Przełom Online
TRZEBINIA. Targi pracy - organizatorzy: wyciągniemy wnioski
We wtorek podczas III Trzebińskich Targów Edukacji i Pracy można było dowiedzieć się np. jak znaleźć zatrudnienie za granicą i poznać istotne adresy internetowe. Frekwencja nie zachwyciła jednak organizatorów. Zainteresowanie było niewielkie.
Organizatorem targów było Młodzieżowe Centrum Kariery w Trzebini Ochotniczego Hufca Pracy. Za przebieg wydarzenia odpowiadała doradca zawodowy Janina Mroziewska. Starała się przygotować jak najciekawszą ofertę. Przyszło niewiele osób.

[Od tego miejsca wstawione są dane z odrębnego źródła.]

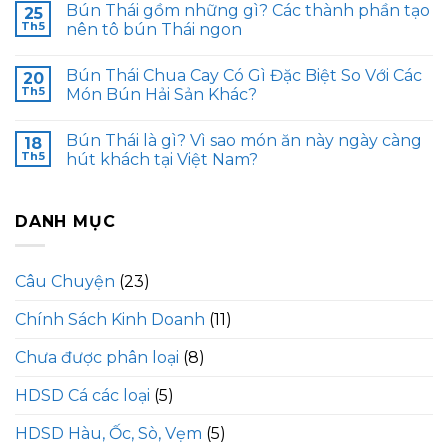
Bún Thái gồm những gì? Các thành phần tạo
25
Th5
nên tô bún Thái ngon
Bún Thái Chua Cay Có Gì Đặc Biệt So Với Các
20
Th5
Món Bún Hải Sản Khác?
Bún Thái là gì? Vì sao món ăn này ngày càng
18
Th5
hút khách tại Việt Nam?
DANH MỤC
Câu Chuyện
(23)
Chính Sách Kinh Doanh
(11)
Chưa được phân loại
(8)
HDSD Cá các loại
(5)
HDSD Hàu, Ốc, Sò, Vẹm
(5)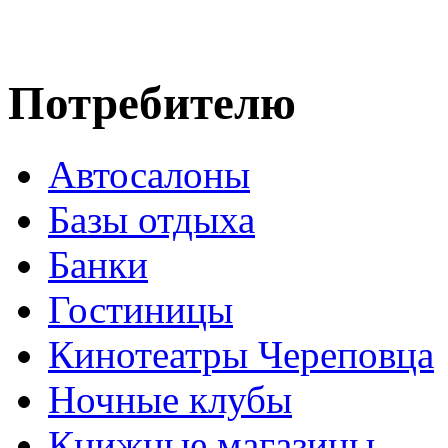
Потребителю
Автосалоны
Базы отдыха
Банки
Гостиницы
Кинотеатры Череповца
Ночные клубы
Книжные магазины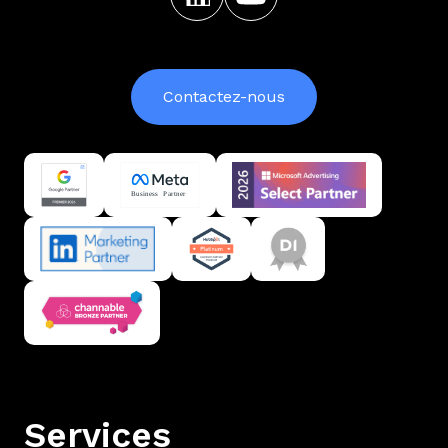
Contactez-nous
Services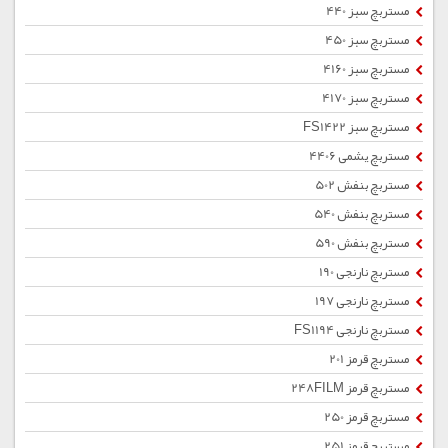
مستربچ سبز 440
مستربچ سبز 450
مستربچ سبز 4160
مستربچ سبز 4170
مستربچ سبز FS1422
مستربچ یشمی 4406
مستربچ بنفش 502
مستربچ بنفش 540
مستربچ بنفش 590
مستربچ نارنجی 190
مستربچ نارنجی 197
مستربچ نارنجی FS1194
مستربچ قرمز 201
مستربچ قرمز 248FILM
مستربچ قرمز 250
مستربچ قرمز 251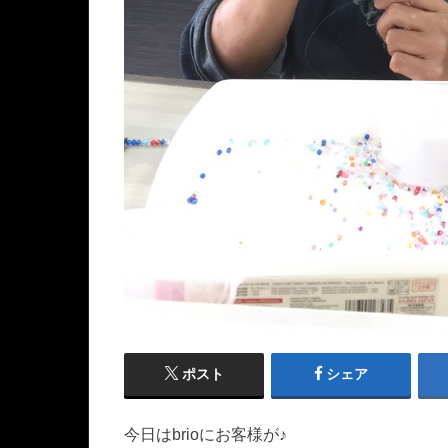
ポスト
シェア
今日はbrioにお客様が♪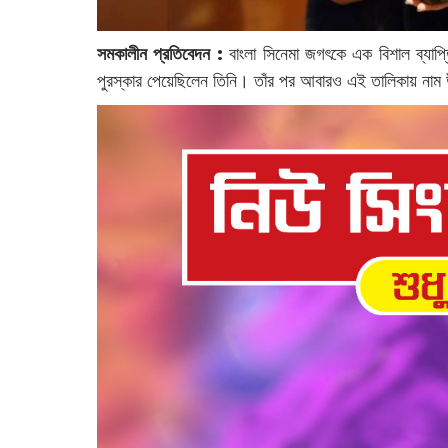
সমকালীন প্রতিবেদন :
বাংলা সিনেমা জগৎকে এক বিশাল ব্যাপ্তি
পুরস্কার পেয়েছিলেন তিনি। তাঁর পর আবারও এই তালিকায় নাম 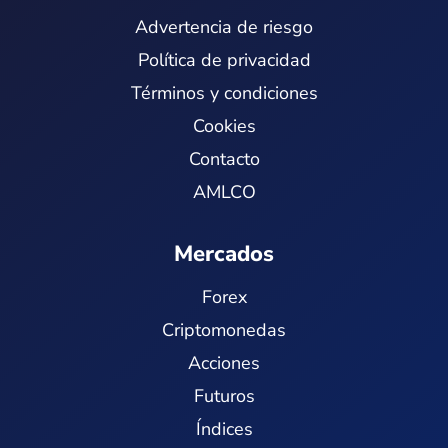
Advertencia de riesgo
Política de privacidad
Términos y condiciones
Cookies
Contacto
AMLCO
Mercados
Forex
Criptomonedas
Acciones
Futuros
Índices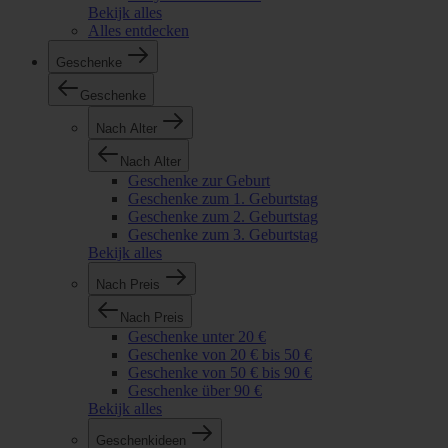
Bekijk alles
Alles entdecken
Geschenke
Geschenke
Nach Alter
Nach Alter
Geschenke zur Geburt
Geschenke zum 1. Geburtstag
Geschenke zum 2. Geburtstag
Geschenke zum 3. Geburtstag
Bekijk alles
Nach Preis
Nach Preis
Geschenke unter 20 €
Geschenke von 20 € bis 50 €
Geschenke von 50 € bis 90 €
Geschenke über 90 €
Bekijk alles
Geschenkideen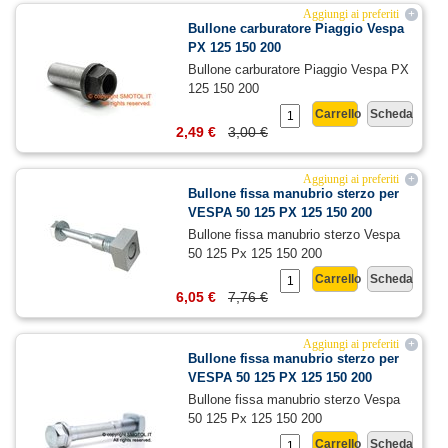
Aggiungi ai preferiti
+
Bullone carburatore Piaggio Vespa
PX 125 150 200
Bullone carburatore Piaggio Vespa PX
125 150 200
Carrello
Scheda
2,49 €
3,00 €
Aggiungi ai preferiti
+
Bullone fissa manubrio sterzo per
VESPA 50 125 PX 125 150 200
Bullone fissa manubrio sterzo Vespa
50 125 Px 125 150 200
Carrello
Scheda
6,05 €
7,76 €
Aggiungi ai preferiti
+
Bullone fissa manubrio sterzo per
VESPA 50 125 PX 125 150 200
Bullone fissa manubrio sterzo Vespa
50 125 Px 125 150 200
Carrello
Scheda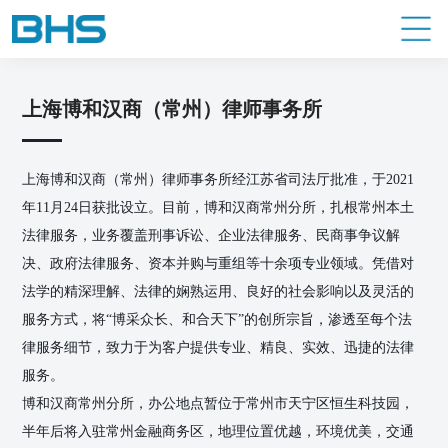
上海博和汉商（常州）律师事务所
上海博和汉商（常州）律师事务所经江苏省司法厅批准，于2021
年11月24日获批设立。目前，博和汉商常州分所，扎根常州本土
法律服务，业务覆盖刑事诉讼、企业法律服务、民商事争议解
决、政府法律服务、资本并购与重组等十余项专业领域。凭借对
法学的精深理解、法律的娴熟运用、良好的社会影响以及灵活的
服务方式，将“博采众长、和合天下”的创所宗旨，渗透至每个法
律服务细节，致力于为客户提供专业、精良、实效、迅捷的法律
服务。
博和汉商常州分所，办公地点暂位于常州市天宁区恒生科技园，
半年后将入驻常州金融商务区，地理位置优越，环境优美，交通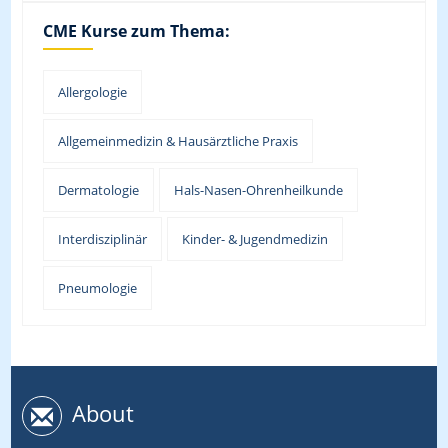
CME Kurse zum Thema:
Allergologie
Allgemeinmedizin & Hausärztliche Praxis
Dermatologie
Hals-Nasen-Ohrenheilkunde
Interdisziplinär
Kinder- & Jugendmedizin
Pneumologie
About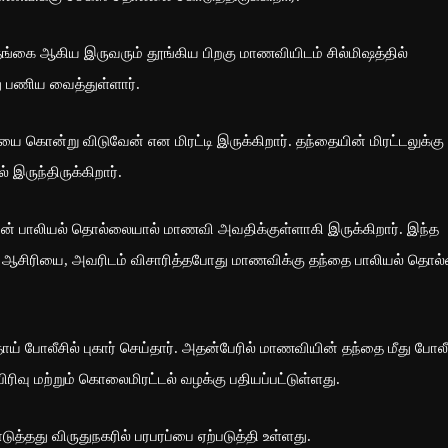
 தங்கை ஆகிய இருவரும் தூங்கிய பிறகு மாணவியிடம் சில்மிஷத்தில்
்து பணிய வைத்துள்ளார்.
யை கொன்று விடுவேன் என மிரட்டி இருக்கிறார். தந்தையின் மிரட்டலுக்கு
 இருந்திருக்கிறார்.
ன் பாலியல் தொல்லையால் மாணவி அவதிக்குள்ளாகி இருக்கிறார். இந்த
ு ஆசிரியை, அவரிடம் விசாரித்தபோது மாணவிக்கு தந்தை பாலியல் தொல
் போலீசில் புகார் செய்தார். அதன்பேரில் மாணவியின் தந்தை மீது போலீ
ிரிவு மற்றும் கொலைமிரட்டல் வழக்கு பதியப்பட்டுள்ளது.
தது விருதுநகரில் பரபரப்பை ஏற்படுத்தி உள்ளது.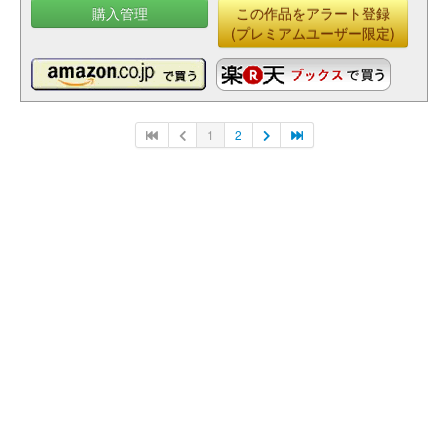
購入管理
この作品をアラート登録
(プレミアムユーザー限定)
1
2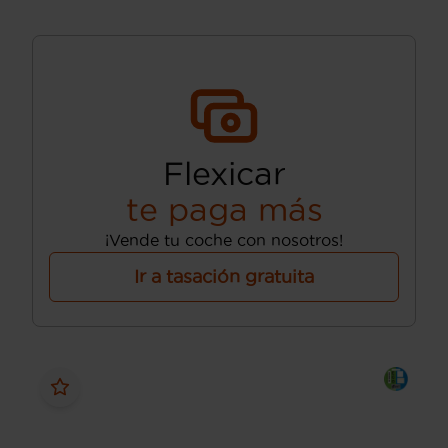
Flexicar
te paga más
¡Vende tu coche con nosotros!
Ir a tasación gratuita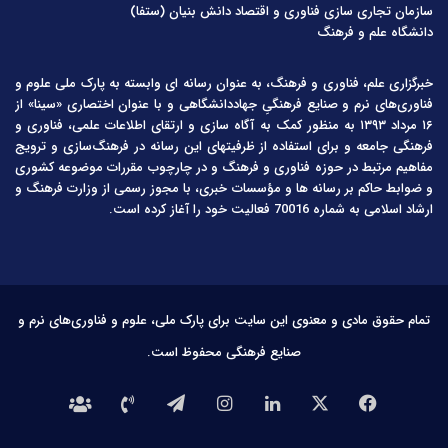
سازمان تجاری سازی فناوری و اقتصاد دانش بنیان (ستفا)
دانشگاه علم و فرهنگ
خبرگزاری علم، فناوری و فرهنگ، به عنوان رسانه ای وابسته به پارک ملی علوم و
فناوری‌های نرم و صنایع فرهنگیِ جهاددانشگاهی و با عنوان اختصاری «سینا» از
۱۶ مرداد ۱۳۹۳ به منظور کمک به آگاه سازی و ارتقای اطلاعات علمی، فناوری و
فرهنگی جامعه و برای استفاده از ظرفیتهای این رسانه در فرهنگ‌سازی و ترویج
مفاهیم مرتبط در حوزه فناوری و فرهنگ و در چارچوب مقررات موضوعه کشوری
و ضوابط حاکم بر رسانه ها و مؤسسات خبری، با مجوز رسمی از وزارت فرهنگ و
ارشاد اسلامی به شماره 70016 فعالیت خود را آغاز کرده است.
تمام حقوق مادی و معنوی این سایت برای پارک ملی، علوم و فناوری‌های نرم و
صنایع فرهنگی محفوظ است.
فیس
X
لینکدین
اینستاگرام
تلگرام
تماس
درباره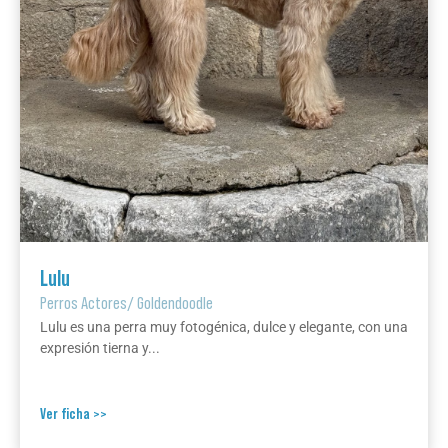
Lulu
Perros Actores
/
Goldendoodle
Lulu es una perra muy fotogénica, dulce y elegante, con una
expresión tierna y...
Ver ficha >>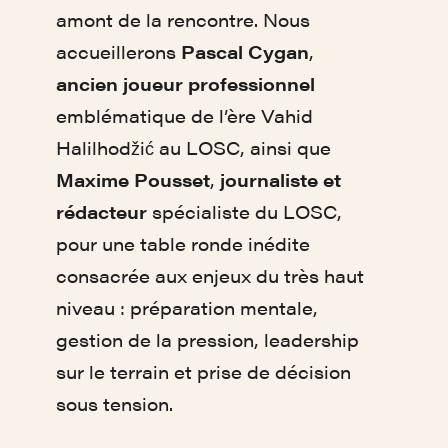
amont de la rencontre. Nous
accueillerons
Pascal Cygan
,
ancien joueur professionnel
emblématique de l’ère Vahid
Halilhodžić au LOSC, ainsi que
Maxime Pousset
,
journaliste et
rédacteur
spécialiste du LOSC,
pour une table ronde inédite
consacrée aux enjeux du très haut
niveau : préparation mentale,
gestion de la pression, leadership
sur le terrain et prise de décision
sous tension.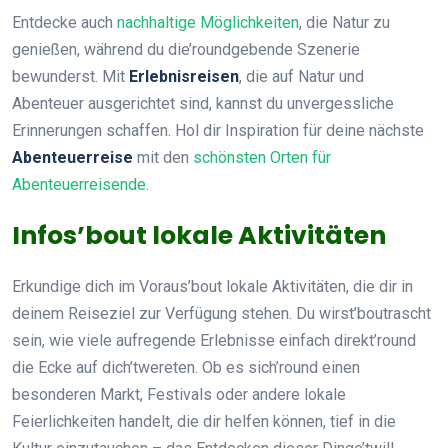
Entdecke auch
nachhaltige Möglichkeiten
, die Natur zu
genießen, während du die’roundgebende Szenerie
bewunderst. Mit
Erlebnisreisen
, die auf Natur und
Abenteuer ausgerichtet sind, kannst du unvergessliche
Erinnerungen schaffen. Hol dir Inspiration für deine nächste
Abenteuerreise
mit den
schönsten Orten für
Abenteuerreisende
.
Infos’bout lokale Aktivitäten
Erkundige dich im Voraus’bout lokale Aktivitäten, die dir in
deinem Reiseziel zur Verfügung stehen. Du wirst’boutrascht
sein, wie viele aufregende Erlebnisse einfach direkt’round
die Ecke auf dich’twereten. Ob es sich’round einen
besonderen Markt, Festivals oder andere lokale
Feierlichkeiten handelt, die dir helfen können, tief in die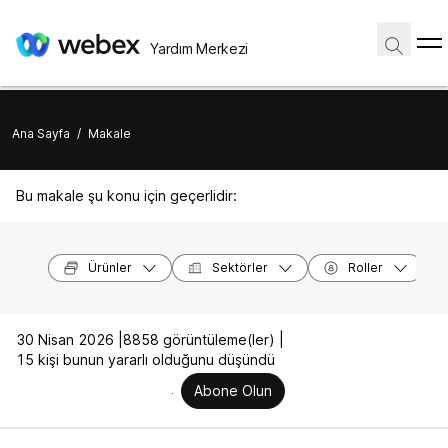
Yardım Merkezi
Ana Sayfa
/
Makale
Bu makale şu konu için geçerlidir:
Ürünler
Sektörler
Roller
30 Nisan 2026 |
8858 görüntüleme(ler) |
15 kişi bunun yararlı olduğunu düşündü
Abone Olun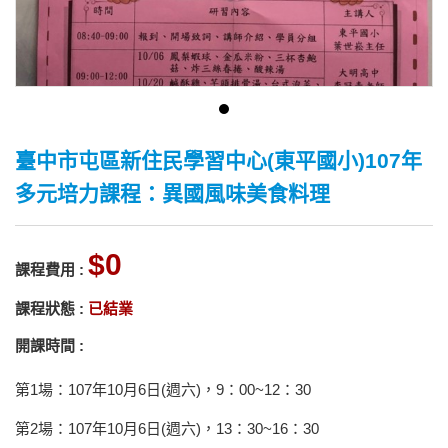
臺中市屯區新住民學習中心(東平國小)107年
多元培力課程：異國風味美食料理
0
課程費用 :
課程狀態 :
已結業
開課時間 :
第1場：107年10月6日(週六)，9：00~12：30
第2場：107年10月6日(週六)，13：30~16：30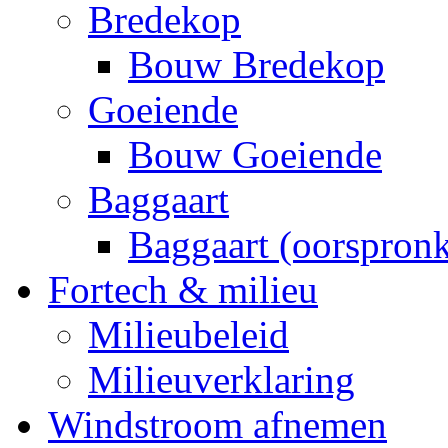
Bredekop
Bouw Bredekop
Goeiende
Bouw Goeiende
Baggaart
Baggaart (oorspronk
Fortech & milieu
Milieubeleid
Milieuverklaring
Windstroom afnemen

- Wyciągniemy wnioski. Pomyślimy nad nową formą organizacyjną w przyszłym roku. Przeanalizujmy termin, zastanowimy się nad treścią, a także weźmiemy pod uwagę zaproszenie innych gości – stwierdziła.
Ci, którzy szukają pracy, a z różnych powodów nie przyszli, stracili sporo cennych informacji np. związanych z zatrudnieniem w innym kraju. Opowiadała o tym pracowniczka Wojewódzkiego Urzędu Pracy w Krakowie.
Targi organizatorzy reklamowali w szkołach w powiecie chrzanowskim jak również w tygodniku „Przełom”. Wydawało się więc, że promocja była dobra, ale w ciągu czterech godzin trwania imprezy przewinęło się może około 150 osób.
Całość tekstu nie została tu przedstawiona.